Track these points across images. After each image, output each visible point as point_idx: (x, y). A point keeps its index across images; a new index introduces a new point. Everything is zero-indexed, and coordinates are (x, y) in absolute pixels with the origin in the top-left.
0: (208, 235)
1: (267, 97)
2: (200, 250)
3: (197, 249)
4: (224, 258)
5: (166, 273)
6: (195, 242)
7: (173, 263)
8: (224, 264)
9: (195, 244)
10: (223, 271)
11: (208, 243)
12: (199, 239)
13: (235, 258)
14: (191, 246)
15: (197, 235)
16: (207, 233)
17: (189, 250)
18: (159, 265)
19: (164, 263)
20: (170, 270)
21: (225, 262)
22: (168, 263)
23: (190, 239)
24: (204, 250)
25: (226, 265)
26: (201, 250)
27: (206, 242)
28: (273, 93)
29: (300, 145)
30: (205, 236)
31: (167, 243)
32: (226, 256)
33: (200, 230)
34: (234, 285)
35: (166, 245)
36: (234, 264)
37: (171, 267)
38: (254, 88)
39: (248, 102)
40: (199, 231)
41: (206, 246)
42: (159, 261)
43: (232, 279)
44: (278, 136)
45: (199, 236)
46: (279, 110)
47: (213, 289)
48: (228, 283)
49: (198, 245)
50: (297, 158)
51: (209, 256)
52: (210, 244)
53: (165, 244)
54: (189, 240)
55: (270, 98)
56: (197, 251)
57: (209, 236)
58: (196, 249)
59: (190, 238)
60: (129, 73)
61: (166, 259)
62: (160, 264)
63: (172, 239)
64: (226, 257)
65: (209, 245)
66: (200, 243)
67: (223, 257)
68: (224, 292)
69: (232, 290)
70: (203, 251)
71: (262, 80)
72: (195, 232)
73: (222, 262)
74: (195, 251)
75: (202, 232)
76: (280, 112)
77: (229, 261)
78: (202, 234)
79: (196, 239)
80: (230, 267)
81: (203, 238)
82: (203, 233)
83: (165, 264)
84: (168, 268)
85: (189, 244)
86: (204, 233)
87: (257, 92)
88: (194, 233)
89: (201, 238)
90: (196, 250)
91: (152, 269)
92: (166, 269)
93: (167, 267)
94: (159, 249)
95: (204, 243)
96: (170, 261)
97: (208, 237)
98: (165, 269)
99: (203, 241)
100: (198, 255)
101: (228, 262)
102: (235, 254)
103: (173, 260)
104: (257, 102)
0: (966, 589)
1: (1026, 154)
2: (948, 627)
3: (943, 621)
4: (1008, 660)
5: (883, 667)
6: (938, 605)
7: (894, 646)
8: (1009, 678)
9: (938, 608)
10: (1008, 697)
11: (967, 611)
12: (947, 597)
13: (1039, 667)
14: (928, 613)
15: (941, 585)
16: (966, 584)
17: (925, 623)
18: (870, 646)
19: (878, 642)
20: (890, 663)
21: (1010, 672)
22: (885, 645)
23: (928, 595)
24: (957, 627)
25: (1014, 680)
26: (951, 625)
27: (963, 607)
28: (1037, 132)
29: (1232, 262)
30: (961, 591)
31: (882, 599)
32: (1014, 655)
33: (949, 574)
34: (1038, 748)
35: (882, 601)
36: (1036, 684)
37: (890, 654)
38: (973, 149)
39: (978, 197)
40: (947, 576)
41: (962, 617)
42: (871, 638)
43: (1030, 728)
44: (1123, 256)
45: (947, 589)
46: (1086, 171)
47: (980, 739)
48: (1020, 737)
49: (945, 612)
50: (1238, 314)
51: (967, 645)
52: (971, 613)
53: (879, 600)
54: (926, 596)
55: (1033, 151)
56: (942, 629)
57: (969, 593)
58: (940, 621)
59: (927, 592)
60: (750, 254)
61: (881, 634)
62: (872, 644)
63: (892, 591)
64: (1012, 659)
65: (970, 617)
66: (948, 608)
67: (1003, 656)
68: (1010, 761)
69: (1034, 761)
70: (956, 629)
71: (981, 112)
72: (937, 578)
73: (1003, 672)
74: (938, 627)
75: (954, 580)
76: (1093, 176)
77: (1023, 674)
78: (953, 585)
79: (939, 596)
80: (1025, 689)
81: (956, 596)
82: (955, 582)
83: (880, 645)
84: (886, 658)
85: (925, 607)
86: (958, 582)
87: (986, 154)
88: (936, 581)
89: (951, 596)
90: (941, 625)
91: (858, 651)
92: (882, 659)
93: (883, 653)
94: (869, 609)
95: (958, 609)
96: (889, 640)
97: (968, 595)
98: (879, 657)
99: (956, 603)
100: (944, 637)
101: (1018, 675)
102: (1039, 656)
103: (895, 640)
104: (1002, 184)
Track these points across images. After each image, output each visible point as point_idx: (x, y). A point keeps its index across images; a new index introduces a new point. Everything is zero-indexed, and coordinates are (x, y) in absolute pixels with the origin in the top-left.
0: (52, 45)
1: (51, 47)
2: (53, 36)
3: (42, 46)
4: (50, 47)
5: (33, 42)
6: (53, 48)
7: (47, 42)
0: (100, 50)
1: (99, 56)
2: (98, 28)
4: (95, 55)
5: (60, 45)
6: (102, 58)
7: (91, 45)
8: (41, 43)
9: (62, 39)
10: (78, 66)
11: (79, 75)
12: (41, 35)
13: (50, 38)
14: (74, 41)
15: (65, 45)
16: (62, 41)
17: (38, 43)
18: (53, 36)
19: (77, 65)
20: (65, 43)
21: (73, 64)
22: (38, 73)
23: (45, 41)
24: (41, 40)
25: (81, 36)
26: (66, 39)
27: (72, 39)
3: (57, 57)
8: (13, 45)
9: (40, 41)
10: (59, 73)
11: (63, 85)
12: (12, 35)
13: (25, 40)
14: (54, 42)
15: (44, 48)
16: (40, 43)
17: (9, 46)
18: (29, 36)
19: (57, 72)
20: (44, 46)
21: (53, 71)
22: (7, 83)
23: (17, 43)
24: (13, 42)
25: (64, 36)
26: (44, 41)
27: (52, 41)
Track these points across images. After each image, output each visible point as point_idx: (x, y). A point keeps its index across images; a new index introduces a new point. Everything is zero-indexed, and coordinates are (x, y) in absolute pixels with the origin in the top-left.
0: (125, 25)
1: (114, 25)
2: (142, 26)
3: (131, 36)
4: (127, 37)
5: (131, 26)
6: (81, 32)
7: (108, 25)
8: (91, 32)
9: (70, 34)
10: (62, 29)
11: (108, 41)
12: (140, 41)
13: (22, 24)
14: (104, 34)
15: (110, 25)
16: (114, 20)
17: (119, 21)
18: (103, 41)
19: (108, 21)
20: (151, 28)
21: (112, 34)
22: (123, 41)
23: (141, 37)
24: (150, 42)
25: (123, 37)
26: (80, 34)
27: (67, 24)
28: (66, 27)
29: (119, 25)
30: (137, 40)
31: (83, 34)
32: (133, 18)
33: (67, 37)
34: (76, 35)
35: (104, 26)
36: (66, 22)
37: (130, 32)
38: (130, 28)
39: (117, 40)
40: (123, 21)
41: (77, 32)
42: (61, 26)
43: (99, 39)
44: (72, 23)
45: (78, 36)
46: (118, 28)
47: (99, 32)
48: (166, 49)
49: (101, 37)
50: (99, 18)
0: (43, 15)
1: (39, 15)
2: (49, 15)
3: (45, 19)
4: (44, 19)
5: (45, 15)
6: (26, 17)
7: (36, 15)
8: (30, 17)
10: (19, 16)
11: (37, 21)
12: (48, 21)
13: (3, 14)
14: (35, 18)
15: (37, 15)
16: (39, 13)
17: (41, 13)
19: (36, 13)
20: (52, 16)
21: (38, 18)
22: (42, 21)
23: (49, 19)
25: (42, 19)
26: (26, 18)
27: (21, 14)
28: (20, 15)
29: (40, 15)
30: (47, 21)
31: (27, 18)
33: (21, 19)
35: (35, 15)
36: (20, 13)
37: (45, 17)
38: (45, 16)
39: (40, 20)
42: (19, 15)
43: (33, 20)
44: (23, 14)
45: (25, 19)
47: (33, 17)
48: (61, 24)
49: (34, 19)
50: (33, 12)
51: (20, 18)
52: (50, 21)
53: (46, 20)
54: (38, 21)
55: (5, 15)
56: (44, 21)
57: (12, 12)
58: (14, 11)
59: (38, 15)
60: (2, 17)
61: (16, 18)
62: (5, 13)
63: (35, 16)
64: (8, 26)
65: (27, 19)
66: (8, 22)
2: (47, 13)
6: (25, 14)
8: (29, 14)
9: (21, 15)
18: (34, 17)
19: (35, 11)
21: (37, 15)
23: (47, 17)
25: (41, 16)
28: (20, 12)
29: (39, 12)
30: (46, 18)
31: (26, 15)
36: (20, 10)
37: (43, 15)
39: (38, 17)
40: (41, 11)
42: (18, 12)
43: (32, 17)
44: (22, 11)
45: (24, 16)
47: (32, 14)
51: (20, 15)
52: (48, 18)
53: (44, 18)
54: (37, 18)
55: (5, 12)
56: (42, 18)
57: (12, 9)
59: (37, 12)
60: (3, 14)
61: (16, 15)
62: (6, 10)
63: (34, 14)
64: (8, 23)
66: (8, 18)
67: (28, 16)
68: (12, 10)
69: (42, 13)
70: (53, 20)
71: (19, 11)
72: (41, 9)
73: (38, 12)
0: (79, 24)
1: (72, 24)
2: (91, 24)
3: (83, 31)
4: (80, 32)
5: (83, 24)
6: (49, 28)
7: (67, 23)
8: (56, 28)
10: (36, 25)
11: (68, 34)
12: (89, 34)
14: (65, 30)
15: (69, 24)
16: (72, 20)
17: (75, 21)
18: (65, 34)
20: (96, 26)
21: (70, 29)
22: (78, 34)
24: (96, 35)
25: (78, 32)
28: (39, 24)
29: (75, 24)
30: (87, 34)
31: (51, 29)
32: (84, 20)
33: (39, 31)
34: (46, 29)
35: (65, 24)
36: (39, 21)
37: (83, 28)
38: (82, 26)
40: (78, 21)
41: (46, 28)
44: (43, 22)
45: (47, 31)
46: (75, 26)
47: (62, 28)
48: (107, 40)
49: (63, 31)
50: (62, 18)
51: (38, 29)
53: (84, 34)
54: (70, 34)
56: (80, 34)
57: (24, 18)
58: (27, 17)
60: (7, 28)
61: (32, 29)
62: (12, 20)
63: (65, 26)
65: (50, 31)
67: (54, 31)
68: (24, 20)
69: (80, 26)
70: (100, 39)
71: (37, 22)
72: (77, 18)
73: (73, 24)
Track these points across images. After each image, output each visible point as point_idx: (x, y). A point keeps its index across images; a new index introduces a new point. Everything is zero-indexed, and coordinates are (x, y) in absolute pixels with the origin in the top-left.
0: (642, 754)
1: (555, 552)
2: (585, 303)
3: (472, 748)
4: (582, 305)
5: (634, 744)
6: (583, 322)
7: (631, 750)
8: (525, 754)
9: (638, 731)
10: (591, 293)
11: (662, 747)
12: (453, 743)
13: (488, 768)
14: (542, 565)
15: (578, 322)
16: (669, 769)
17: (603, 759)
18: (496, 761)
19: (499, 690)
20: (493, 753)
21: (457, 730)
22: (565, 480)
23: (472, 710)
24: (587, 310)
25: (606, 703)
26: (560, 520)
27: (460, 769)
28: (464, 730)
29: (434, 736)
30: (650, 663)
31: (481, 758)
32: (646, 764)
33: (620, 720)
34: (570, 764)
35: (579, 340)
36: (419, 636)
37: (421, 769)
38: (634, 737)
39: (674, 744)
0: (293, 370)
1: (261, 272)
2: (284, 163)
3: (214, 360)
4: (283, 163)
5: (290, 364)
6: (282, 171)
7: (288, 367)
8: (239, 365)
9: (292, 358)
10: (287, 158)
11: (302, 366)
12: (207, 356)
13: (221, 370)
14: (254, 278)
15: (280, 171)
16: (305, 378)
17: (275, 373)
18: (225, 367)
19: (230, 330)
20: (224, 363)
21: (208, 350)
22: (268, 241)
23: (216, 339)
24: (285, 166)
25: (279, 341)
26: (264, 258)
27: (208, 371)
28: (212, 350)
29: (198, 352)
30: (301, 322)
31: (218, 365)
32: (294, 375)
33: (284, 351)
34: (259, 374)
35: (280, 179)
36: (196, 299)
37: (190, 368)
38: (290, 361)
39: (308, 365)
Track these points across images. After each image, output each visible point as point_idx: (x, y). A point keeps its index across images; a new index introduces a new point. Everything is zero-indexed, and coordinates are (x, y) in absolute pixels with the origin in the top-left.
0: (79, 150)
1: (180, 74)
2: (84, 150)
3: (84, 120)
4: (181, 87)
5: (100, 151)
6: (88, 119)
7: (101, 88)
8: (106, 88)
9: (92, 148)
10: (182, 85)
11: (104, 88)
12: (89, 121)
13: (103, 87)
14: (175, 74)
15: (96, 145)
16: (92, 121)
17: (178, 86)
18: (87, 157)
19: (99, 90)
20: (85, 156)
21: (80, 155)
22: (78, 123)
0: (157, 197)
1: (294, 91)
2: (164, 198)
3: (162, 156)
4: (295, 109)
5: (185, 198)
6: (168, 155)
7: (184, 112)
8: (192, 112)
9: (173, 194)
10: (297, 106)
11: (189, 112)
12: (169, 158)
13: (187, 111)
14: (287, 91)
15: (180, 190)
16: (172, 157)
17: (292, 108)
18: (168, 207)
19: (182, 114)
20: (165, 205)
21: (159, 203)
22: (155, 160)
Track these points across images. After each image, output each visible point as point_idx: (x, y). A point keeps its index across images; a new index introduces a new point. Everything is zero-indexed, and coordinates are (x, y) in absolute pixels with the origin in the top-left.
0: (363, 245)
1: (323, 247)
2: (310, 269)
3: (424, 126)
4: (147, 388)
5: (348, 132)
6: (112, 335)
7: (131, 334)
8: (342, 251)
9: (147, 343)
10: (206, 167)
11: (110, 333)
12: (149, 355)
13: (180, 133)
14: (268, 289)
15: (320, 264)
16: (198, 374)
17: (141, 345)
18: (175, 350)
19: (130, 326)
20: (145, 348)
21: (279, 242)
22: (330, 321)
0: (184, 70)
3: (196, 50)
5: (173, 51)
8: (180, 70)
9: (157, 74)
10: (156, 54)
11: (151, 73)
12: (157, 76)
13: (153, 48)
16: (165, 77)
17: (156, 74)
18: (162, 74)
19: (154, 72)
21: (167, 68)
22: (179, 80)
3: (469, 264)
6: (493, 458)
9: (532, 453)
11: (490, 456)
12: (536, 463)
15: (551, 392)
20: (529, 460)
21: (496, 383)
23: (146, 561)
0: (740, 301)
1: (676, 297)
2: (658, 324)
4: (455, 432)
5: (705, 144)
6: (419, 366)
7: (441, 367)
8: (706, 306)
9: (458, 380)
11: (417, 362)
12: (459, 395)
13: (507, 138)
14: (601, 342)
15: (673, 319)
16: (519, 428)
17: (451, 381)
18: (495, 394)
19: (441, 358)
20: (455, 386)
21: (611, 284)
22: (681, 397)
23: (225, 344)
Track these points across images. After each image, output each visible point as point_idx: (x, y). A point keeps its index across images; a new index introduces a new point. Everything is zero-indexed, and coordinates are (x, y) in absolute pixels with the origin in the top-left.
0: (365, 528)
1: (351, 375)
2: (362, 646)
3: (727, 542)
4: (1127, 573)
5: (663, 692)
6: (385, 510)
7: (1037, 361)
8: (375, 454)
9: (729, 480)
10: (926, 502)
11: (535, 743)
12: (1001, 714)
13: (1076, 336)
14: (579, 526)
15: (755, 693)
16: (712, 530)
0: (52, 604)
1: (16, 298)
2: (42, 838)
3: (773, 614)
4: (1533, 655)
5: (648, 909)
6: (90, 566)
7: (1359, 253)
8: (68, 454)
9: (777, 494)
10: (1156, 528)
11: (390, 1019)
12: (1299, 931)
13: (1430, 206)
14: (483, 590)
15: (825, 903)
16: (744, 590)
····················
# What you have to do
Copy out the range of lines above starting at the line with "5: (100, 151)" and ending at the line with "21: (80, 155)", exactly and including both.

# The completed task
5: (100, 151)
6: (88, 119)
7: (101, 88)
8: (106, 88)
9: (92, 148)
10: (182, 85)
11: (104, 88)
12: (89, 121)
13: (103, 87)
14: (175, 74)
15: (96, 145)
16: (92, 121)
17: (178, 86)
18: (87, 157)
19: (99, 90)
20: (85, 156)
21: (80, 155)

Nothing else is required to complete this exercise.